Economia

Stabilizzazioni alle Poste, 56 portalettere assunti

Bollette e pacchi da consegnare entro un certo termine: sotto le Due torri si introdurrà il sistema del recapito di questo genere di corrispondenza fino alle 19.45

Cinquantasei portalettere verranno assunti nelle Poste dell'Emilia Romagna: è il risultato del maxi-accordo nazionale che apre alla stabilizzazione e in tre anni conta di 6.000 lavoratori. Il numero 56 è solo per quest'anno, il primo dei tre su quali vanno spalmate le stabilizzazioni.

Altri dunque ne seguiranno. L'intesa nazionale di qualche giorno fa ha definito la trasformazione dei contratti a termine in tempo indeterminato e dei contratti part time in full time. Tra le novita' c'e' anche la declinazione delle graduatorie di mobilita' volontaria: provinciale, regionale e nazionale. In particolare, come spiegano dal sindacato, esaurito il ricorso alle prime due, eventuali necessita' di personale su base locale verranno risolte attraverso la mobilita' nazionale (per il 50%) e i contratti parte time convertiti in full time. Una ulteriore leva occupazionale sara' il ricorso alle assunzioni, dal mercato esterno, di giovani laureati destinati a mansioni commerciali con contratti di apprendistato professionalizzante.

«Prospettive concrete a tante famiglie»

"E' un buon accordo che giunge dopo mesi di impegno soprattutto verso l'inclusione dei giovani lavoratori e che da' prospettive concrete a tante famiglie", ha detto il segretario nazionale della Slc-Cgil, Nicola Di Ceglie.
E in Emilia-Romagna la notizia dei rinforzi per i postini arriva alla vigilia dell'esordio del recapito a singhiozzo anche a Bologna. Fino ad ora, infatti, assieme alle altre grandi citta' italiane, Bologna era 'scampata' al recapito a giorni alterni, uno si' e uno no, della corrispondenza che altrove in Emilia-Romagna ha fatto accumulare tante lettere in attesa di essere recapitate. Ma da meta' luglio si cambia. E proprio nei prossimi giorni i sindacati avranno un incontro per discutere come gestire la novita'.
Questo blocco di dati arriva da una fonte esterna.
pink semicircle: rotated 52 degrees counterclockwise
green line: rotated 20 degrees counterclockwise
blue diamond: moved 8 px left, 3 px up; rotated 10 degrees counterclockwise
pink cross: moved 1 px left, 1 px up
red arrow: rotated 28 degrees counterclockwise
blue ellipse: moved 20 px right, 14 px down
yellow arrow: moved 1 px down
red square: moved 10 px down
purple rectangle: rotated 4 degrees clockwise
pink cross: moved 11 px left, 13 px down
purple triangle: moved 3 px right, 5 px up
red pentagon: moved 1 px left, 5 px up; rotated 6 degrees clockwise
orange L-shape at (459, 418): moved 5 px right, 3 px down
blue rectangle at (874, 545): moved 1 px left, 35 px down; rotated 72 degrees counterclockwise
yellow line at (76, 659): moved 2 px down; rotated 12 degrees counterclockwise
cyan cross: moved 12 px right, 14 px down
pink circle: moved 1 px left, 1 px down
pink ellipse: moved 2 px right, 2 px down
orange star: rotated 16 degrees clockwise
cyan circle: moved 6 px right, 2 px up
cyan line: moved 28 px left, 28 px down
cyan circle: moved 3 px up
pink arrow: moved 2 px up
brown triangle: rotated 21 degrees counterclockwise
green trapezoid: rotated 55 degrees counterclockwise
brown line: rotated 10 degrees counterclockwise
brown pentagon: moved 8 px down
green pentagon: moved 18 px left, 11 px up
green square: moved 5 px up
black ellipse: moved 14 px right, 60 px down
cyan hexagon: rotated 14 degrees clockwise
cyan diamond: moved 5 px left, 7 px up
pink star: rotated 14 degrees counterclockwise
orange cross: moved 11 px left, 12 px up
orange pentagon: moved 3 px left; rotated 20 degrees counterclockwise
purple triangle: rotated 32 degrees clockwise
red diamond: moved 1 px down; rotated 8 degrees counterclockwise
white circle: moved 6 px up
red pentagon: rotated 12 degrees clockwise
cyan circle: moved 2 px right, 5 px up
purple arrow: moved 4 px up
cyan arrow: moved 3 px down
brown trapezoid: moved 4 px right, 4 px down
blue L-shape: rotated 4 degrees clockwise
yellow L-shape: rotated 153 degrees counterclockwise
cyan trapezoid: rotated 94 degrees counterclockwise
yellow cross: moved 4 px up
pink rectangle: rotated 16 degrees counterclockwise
Adeguamento anche per Bologna

Come emerso nei mesi scorsi, il piano delle Poste prevede che anche Bologna si adegui al nuovo regime di distribuzione, ma dopo due anni di proteste del sindacato (spalleggiato da sindaci e cittadini che si ritrovavano in buchetta le bollette gia' scadute), sotto le Due torri forse non tutta la corrispondenza arriverà a singhiozzo. Grazie all'accordo nazionale raggiunto l'8 febbraio, la posta cosiddetta 'veloce', quella con informazioni e comunicazioni con scadenza (le bollette ad esempio, ma anche i pacchi da consegnare entro un certo termine) arrivera' sempre in giornata. Questo perche' sotto le Due torri si introdurra' il sistema del recapito di questo genere di corrispondenza fino alle 19.45.

In pratica, al mattino 'suona' il postino di turno per quel giorno e quella zona e porta la corrispondenza 'veloce'; quella che -per la logica dell'alternanza- avrebbe rischiato di essere recapitata 48 ore dopo viene invece consegnata al pomeriggio dello stesso giorno fino alle 19.45. Per la posta 'lenta' funzionera' invece il sistema un giorno si' e uno no. Con il recapito fino alle 19.45 dovrebbero anche ridursi gli avvisi di mancata consegna e dunque le persone che devono andarsi a ritirare la posta che dovevano ritirare personalmente a casa. In Italia solo Milano, Roma e Napoli saranno esentate dalle consegne a singhiozzo. Ad ogni modo, il tavolo sindacale dovrebbe nei prossimi giorni definire come gestire l'impatto della novita' su Bologna.